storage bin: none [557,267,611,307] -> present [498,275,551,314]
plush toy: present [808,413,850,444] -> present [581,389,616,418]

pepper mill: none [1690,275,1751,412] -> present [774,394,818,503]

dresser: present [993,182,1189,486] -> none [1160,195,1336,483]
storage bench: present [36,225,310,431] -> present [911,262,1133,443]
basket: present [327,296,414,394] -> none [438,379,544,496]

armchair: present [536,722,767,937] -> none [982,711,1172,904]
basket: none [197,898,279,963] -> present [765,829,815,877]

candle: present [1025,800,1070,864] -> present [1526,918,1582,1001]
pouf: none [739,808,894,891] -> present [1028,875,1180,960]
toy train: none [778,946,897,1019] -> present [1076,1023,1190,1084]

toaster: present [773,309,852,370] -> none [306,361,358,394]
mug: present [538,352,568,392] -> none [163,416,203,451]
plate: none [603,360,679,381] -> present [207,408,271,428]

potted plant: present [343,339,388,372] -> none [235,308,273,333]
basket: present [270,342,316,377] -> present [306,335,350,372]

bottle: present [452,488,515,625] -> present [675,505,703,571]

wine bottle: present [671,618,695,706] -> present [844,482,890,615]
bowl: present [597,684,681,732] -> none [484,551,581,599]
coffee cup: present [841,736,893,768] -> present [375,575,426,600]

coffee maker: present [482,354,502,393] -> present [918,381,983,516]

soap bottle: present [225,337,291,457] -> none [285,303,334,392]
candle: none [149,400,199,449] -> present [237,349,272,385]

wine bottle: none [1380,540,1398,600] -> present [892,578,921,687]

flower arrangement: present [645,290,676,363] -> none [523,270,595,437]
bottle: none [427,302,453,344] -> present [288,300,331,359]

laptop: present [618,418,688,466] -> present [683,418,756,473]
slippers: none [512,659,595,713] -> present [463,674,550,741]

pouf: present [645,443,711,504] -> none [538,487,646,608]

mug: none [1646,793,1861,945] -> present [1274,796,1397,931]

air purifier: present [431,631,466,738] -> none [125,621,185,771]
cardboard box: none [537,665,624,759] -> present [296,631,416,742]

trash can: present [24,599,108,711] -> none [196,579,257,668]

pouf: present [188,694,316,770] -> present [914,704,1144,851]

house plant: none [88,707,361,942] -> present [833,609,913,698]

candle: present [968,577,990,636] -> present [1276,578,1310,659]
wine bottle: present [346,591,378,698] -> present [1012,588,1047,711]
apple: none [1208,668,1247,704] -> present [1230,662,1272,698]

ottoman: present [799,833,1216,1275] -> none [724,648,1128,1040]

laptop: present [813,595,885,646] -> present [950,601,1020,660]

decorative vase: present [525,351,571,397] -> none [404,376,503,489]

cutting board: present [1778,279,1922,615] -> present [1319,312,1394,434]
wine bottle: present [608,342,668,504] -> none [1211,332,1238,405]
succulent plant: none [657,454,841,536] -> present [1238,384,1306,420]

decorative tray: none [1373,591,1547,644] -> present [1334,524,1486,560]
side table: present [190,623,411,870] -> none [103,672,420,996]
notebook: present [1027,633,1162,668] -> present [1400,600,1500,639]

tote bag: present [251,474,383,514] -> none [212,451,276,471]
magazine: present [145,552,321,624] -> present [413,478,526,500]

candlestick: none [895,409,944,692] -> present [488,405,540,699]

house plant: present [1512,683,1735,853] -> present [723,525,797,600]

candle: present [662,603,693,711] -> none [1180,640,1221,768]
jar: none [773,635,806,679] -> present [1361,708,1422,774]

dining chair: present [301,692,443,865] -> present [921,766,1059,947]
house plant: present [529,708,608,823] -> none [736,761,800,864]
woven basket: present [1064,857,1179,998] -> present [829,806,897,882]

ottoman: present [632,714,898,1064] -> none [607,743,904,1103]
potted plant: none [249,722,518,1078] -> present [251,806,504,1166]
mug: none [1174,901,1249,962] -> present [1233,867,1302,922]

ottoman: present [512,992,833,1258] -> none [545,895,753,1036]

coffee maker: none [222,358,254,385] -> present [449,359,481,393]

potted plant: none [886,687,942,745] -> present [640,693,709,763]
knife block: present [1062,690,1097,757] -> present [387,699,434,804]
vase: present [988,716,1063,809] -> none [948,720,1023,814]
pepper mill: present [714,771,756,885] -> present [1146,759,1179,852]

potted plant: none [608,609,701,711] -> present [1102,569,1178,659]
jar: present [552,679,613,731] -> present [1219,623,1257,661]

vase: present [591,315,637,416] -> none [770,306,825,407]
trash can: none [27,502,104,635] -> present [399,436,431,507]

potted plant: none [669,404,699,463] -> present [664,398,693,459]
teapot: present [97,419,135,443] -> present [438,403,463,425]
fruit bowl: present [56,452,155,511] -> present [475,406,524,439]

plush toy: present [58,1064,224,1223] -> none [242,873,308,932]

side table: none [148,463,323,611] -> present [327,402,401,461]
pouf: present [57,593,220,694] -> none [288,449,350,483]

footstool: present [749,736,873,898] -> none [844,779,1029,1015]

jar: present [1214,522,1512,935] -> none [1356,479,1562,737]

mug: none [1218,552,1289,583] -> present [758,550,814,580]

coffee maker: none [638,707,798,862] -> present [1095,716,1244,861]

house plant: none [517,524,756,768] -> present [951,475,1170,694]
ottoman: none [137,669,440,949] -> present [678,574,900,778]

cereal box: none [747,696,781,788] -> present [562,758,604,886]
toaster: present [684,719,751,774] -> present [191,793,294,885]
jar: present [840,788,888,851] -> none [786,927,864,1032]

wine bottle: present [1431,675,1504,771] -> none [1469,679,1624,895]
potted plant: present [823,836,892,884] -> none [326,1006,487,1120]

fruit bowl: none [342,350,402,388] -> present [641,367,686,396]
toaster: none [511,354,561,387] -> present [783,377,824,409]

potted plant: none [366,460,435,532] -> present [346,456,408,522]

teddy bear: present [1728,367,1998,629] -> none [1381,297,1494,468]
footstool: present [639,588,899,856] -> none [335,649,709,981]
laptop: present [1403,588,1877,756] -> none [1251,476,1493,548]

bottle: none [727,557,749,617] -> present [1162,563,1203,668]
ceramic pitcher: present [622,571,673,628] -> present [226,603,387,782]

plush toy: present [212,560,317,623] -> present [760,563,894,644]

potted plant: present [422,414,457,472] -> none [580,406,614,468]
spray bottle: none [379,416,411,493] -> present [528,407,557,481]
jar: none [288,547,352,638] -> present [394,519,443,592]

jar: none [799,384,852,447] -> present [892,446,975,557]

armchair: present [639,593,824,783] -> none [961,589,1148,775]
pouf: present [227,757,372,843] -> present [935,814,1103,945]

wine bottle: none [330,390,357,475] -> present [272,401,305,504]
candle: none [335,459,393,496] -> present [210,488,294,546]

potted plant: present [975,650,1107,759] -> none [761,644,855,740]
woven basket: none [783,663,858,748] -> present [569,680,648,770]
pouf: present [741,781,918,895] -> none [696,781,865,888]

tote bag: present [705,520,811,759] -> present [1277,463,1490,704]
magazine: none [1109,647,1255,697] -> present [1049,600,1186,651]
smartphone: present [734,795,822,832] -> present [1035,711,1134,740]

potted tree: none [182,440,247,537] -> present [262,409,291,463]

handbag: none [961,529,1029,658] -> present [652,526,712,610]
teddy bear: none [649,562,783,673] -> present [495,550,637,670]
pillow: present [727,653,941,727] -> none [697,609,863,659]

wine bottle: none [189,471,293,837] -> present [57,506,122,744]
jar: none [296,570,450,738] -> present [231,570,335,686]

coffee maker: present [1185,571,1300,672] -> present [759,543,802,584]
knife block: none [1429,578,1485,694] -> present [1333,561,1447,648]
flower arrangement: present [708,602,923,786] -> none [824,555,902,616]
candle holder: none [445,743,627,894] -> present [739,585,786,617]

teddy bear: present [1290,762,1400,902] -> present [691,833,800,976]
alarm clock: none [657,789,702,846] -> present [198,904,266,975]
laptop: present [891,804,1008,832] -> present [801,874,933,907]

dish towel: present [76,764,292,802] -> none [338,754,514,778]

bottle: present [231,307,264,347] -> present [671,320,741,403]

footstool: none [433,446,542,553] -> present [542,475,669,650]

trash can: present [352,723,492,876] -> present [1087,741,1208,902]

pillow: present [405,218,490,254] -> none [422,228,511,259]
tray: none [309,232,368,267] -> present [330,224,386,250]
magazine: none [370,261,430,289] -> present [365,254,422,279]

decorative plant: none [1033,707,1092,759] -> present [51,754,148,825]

· · · · · · ·

> [Problem to solve]:
What is the number of lines in the entries above that include the word "pouf"? Answer with that number alone.

> [Response]:
6